Что касалось Октавіана — присутствіе Антонія въ Римѣ разрушало самые сокровенные его планы. Чего бы онъ не далъ, чтобы вырвать его изъ сердецъ народа! Одинъ торжественный выходъ Антонія, одна рѣчь къ черни въ Капитоліѣ — и прошлаго какъ не бывало. Умный и ловкій, недаромъ же онъ былъ сыномъ сестры Цезаря, Октавіанъ тотчасъ сталъ во главѣ общаго настроенія. Все что мало по малу создавалъ онъ въ видахъ будущаго — теперь было имъ покинуто. Онъ порѣшилъ точно такъ же ничего не щадить для сближенія съ своимъ совластителемъ, безъ котораго никакъ не могъ обойдтись, — какъ прежде старался погубить его въ глазахъ отечества. До сихъ поръ онъ съ тайнымъ злорадствомъ смотрѣлъ на то, какъ Антоній, въ полномъ забвеніи долга и чести, лежалъ у ногъ Клеопатры; теперь надо было не только изгладить это изъ памяти всѣхъ, но и въ будущемъ сдѣлать навсегда невозможнымъ. И вотъ, развился цѣлый замыселъ, который, созрѣвая во мракѣ лукавой души, пользовался и мракомъ ночи съ ея темными путями для того чтобы въ самое сердце поразить тѣхъ, противъ кого былъ направленъ. Гонцовъ царицы — она каждую недѣлю отправляла ихъ — перехватывали; точно такъ же и повѣренныхъ Антонія, которыхъ онъ посылалъ къ своей царицѣ. Оба ждали ихъ напрасно. Въ душѣ тріумвира закипало гордое негодованіе; царица предавалась глухому, безвыходному отчаянію. Увы! между ними лежало море, широкое, жестокосердое море!
Прошло полгода. Военачальники Антонія положили предѣлъ распространенію мятежа въ Малой Азіи. Окончательное подавленіе возстанія составляло личную его задачу въ ближайшемъ будущемъ. Но прежде того, въ Римѣ съ большимъ торжествомъ праздновалось примиреніе обоихъ тріумвировъ. Сенатъ и народъ пѣли гимны въ честь возсоединенныхъ.
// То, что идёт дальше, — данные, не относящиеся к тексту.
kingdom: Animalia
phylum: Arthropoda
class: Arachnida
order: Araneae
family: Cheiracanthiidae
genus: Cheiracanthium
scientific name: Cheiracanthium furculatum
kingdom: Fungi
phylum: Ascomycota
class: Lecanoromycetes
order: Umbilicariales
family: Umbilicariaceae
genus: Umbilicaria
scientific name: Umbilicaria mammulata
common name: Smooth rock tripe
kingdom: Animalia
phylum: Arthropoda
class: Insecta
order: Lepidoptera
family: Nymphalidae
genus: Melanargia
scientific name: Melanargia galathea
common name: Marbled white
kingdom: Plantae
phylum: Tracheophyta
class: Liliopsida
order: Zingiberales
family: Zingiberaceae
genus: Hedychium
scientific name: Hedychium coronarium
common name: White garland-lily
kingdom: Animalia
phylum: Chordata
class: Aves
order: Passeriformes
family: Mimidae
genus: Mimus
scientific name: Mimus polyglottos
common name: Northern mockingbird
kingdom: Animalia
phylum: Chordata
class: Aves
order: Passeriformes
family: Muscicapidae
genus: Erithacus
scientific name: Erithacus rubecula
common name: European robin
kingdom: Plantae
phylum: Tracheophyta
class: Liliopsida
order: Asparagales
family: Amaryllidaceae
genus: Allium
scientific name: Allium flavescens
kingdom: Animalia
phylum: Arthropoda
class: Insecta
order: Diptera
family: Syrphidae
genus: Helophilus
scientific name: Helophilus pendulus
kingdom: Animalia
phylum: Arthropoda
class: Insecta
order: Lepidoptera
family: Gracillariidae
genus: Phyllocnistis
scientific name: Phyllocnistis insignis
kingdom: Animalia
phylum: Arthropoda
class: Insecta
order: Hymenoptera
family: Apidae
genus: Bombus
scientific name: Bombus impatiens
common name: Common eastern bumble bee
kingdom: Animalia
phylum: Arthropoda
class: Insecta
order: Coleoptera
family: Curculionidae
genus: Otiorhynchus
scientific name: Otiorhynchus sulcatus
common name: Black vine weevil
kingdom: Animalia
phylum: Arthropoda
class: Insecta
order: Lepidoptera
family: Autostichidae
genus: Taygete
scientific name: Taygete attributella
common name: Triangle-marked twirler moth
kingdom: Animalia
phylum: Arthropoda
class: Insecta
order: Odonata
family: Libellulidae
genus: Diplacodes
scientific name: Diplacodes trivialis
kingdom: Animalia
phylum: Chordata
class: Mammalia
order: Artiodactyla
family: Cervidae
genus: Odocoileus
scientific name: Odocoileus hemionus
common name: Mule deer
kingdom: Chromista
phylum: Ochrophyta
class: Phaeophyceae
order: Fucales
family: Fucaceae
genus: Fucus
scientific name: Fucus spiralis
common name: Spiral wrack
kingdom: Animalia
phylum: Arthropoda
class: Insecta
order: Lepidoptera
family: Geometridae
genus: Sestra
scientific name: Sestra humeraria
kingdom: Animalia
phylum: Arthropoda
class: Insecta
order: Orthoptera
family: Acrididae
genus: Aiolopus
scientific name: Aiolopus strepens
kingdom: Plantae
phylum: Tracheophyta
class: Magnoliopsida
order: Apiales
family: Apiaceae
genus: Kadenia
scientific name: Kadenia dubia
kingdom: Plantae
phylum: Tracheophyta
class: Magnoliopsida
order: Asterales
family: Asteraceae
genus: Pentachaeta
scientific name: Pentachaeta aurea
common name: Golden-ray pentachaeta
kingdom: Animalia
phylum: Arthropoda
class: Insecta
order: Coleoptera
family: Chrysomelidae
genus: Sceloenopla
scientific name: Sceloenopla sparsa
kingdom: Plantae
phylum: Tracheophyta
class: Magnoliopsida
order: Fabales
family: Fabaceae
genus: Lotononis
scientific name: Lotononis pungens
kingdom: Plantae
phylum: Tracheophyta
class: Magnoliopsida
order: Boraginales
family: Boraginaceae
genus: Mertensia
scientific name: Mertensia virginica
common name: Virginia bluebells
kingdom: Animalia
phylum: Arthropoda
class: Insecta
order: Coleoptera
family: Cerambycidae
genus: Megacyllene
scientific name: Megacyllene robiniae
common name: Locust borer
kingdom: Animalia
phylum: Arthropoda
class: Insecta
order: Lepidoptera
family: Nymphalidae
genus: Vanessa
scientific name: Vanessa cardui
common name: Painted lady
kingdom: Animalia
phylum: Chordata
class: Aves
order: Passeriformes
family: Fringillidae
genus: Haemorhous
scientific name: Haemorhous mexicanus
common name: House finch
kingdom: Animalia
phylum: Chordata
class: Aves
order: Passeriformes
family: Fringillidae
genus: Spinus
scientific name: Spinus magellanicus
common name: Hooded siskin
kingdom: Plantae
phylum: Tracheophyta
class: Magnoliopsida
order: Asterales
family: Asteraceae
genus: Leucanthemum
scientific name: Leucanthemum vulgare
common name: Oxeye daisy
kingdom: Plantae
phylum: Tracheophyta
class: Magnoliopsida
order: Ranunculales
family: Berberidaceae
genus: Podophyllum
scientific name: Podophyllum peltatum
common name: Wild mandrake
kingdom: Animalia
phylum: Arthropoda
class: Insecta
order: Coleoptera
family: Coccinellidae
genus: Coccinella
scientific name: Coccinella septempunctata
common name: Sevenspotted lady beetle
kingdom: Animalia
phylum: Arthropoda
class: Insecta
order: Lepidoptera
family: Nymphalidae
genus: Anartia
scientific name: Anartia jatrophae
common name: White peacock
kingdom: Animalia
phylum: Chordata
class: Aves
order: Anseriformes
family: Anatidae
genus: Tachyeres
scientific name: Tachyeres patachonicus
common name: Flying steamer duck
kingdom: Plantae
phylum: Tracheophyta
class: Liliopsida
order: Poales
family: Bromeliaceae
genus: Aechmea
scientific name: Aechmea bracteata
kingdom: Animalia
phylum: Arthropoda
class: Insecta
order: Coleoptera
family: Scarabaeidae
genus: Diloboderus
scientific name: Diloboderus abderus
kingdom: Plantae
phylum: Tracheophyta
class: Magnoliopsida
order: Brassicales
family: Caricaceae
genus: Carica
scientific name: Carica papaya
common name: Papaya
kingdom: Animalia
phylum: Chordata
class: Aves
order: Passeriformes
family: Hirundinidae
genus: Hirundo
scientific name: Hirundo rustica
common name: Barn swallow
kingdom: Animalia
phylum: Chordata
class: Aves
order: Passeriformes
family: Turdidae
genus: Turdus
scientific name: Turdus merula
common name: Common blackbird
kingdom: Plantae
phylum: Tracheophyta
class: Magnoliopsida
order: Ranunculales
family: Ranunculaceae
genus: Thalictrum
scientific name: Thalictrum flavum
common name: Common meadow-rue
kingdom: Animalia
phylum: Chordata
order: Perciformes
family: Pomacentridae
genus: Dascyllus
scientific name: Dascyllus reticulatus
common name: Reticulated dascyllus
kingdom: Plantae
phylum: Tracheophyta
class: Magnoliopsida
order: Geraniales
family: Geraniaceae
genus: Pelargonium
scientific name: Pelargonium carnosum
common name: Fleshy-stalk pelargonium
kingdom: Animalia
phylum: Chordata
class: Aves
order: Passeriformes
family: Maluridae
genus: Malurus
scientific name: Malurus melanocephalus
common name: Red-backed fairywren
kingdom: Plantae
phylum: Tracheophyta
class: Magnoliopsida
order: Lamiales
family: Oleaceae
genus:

Геніемъ же прочнаго мира, между обоими властителями стояла Октавія, сестра Октавіана. Рука ея, при радостныхъ кликахъ цѣлаго Рима отданная Марку Антонію, долженствовала навѣки запечатлѣть ихъ дружескій и родственный союзъ. Строгая и доблестная душа этой женщины приносила себя въ жертву. Она была невысокаго мнѣнія о человѣкѣ, ставшемъ ея мужемъ. Но надѣялась и за него и за себя; да, и за себя ибо даже она — римлянка съ головы до ногъ — не могла безнаказанно противиться этой мужественной красѣ. Теперь она стала его женой. Но ей и въ голову не приходило, кого она замѣняла. Она не знала, что строгій строй мыслей и недоступная добродѣтель ея отнюдь не обладаютъ той волшебной силой, которая могла бы изгладить въ сердцѣ Антонія обольстительный образъ царственной сирены.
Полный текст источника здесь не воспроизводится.